- **PROBLEM TO SOLVE**
Copy out the records again from the line containing "Cốp điện ô tô" up to and including the line containing "280/90° hosszú ívidom PE100 SDR11", leaving the pictures out.

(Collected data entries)
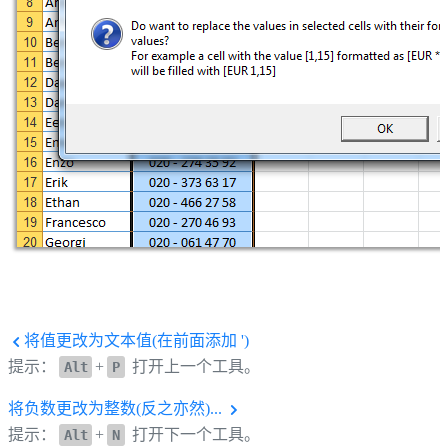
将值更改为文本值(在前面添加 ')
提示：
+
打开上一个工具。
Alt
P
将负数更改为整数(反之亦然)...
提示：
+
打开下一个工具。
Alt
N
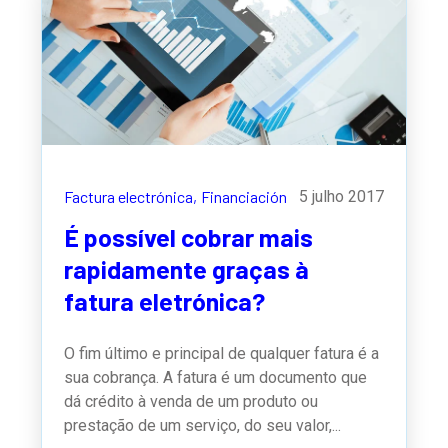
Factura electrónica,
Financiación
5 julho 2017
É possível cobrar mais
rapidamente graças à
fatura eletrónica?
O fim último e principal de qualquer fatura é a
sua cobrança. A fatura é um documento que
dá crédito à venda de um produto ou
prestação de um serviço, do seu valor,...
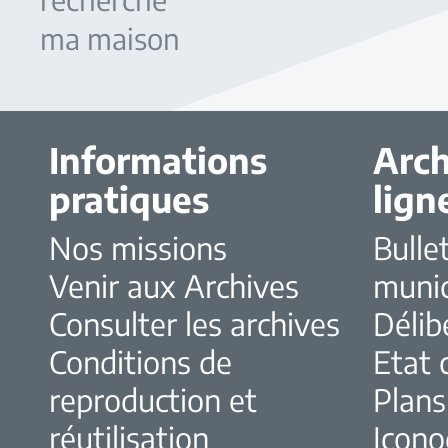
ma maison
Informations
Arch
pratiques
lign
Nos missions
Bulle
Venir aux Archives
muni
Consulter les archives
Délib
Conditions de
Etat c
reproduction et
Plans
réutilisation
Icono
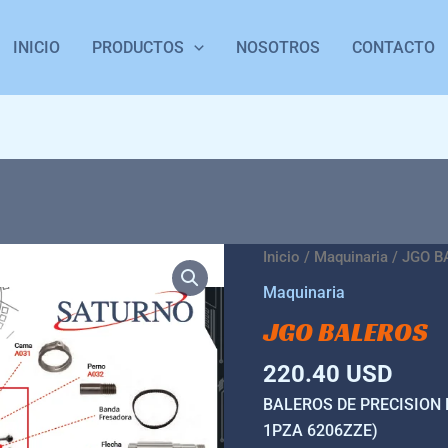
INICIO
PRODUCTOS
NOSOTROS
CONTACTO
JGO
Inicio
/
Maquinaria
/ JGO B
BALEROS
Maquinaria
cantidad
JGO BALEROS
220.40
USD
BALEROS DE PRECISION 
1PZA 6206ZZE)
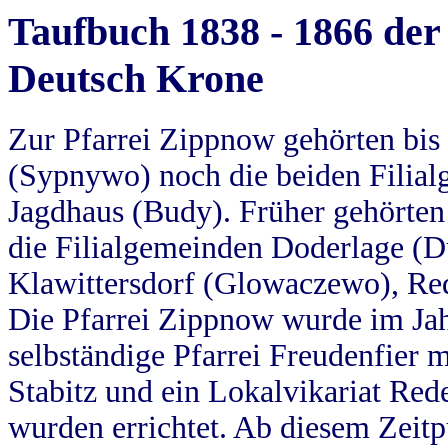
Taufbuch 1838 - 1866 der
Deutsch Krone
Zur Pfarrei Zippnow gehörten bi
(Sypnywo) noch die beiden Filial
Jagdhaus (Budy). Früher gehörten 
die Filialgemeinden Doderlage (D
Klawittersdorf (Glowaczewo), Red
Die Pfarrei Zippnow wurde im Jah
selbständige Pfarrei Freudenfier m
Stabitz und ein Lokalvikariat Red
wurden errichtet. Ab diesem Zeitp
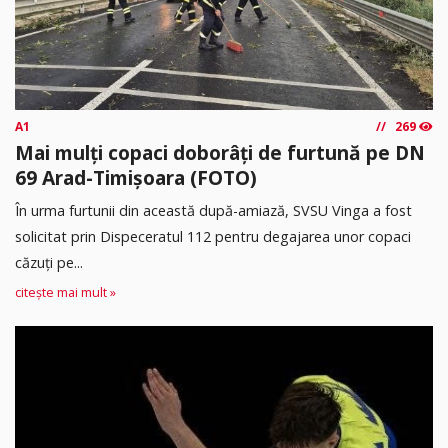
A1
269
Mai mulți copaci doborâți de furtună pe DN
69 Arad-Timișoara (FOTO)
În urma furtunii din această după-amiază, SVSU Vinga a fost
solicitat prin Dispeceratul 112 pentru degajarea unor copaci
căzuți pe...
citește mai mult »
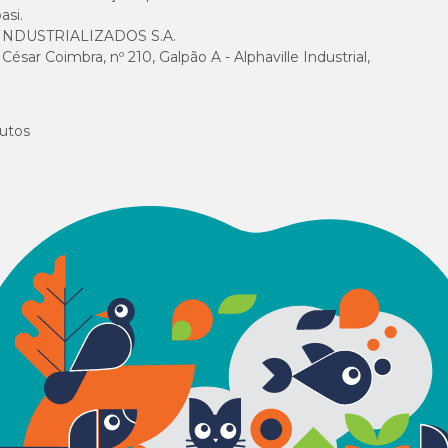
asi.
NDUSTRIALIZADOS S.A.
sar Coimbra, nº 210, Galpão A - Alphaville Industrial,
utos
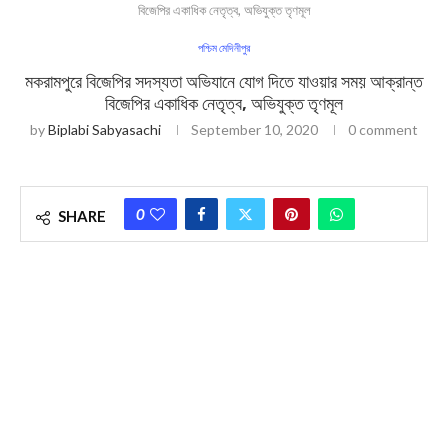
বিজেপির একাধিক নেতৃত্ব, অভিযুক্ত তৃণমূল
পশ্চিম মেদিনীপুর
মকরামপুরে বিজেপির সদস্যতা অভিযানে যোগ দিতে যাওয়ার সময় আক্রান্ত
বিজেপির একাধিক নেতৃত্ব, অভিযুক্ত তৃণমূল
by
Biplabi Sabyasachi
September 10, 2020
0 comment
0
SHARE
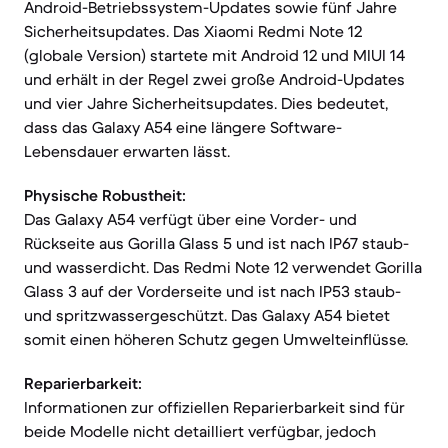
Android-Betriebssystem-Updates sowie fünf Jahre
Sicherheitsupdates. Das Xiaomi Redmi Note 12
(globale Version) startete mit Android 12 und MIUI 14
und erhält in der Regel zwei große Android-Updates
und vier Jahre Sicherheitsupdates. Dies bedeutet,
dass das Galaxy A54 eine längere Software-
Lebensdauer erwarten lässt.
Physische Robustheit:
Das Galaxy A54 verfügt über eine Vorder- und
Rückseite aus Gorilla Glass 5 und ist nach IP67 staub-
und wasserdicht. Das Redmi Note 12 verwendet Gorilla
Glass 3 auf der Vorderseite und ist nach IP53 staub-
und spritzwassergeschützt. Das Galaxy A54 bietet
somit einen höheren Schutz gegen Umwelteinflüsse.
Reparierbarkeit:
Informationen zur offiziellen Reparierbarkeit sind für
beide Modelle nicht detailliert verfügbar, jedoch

---

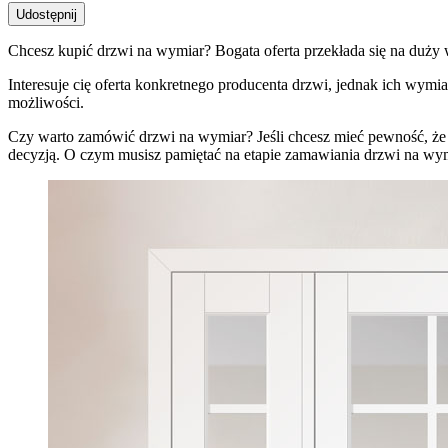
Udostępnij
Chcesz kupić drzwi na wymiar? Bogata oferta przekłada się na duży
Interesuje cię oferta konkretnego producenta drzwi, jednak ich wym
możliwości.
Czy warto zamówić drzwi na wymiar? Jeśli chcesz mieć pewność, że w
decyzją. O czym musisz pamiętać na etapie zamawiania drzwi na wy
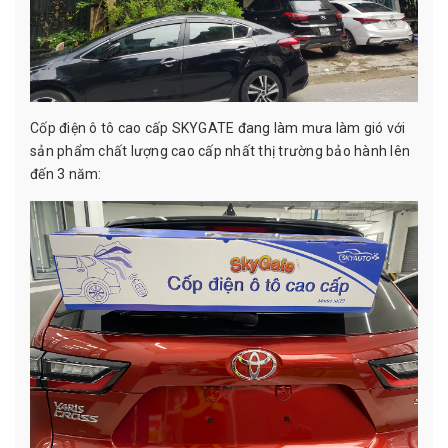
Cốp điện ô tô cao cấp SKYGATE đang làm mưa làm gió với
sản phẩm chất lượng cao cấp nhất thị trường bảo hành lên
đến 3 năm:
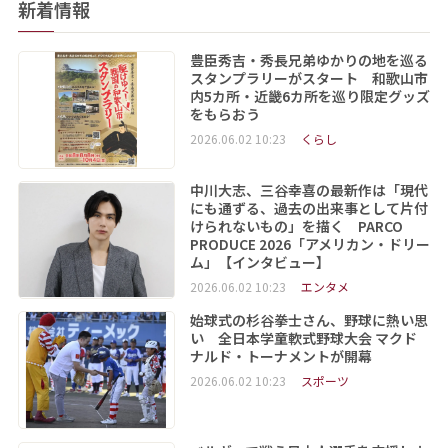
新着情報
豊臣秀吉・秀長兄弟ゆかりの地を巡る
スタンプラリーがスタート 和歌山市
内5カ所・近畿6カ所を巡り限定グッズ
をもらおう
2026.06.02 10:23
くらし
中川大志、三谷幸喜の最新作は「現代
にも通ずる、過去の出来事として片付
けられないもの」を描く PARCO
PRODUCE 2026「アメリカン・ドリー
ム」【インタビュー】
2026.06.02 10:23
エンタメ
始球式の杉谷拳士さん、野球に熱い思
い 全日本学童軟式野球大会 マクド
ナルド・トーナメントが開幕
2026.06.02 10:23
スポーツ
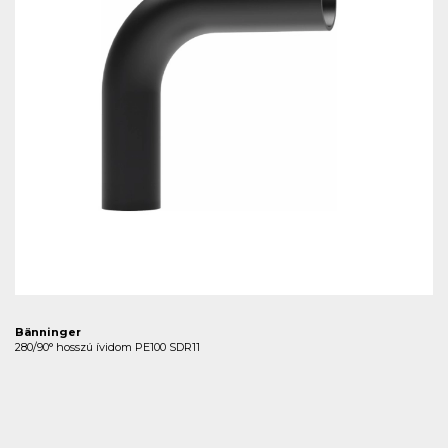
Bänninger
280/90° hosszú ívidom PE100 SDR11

- **COMPLETED EXERCISE**
Cốp điện ô tô cao cấp SKYGATE đang làm mưa làm gió với
sản phẩm chất lượng cao cấp nhất thị trường bảo hành lên
đến 3 năm:
新着情報
豊臣秀吉・秀長兄弟ゆかりの地を巡る
スタンプラリーがスタート 和歌山市
内5カ所・近畿6カ所を巡り限定グッズ
をもらおう
2026.06.02 10:23
くらし
中川大志、三谷幸喜の最新作は「現代
にも通ずる、過去の出来事として片付
けられないもの」を描く PARCO
PRODUCE 2026「アメリカン・ドリー
ム」【インタビュー】
2026.06.02 10:23
エンタメ
始球式の杉谷拳士さん、野球に熱い思
い 全日本学童軟式野球大会 マクド
ナルド・トーナメントが開幕
2026.06.02 10:23
スポーツ
Bänninger
280/90° hosszú ívidom PE100 SDR11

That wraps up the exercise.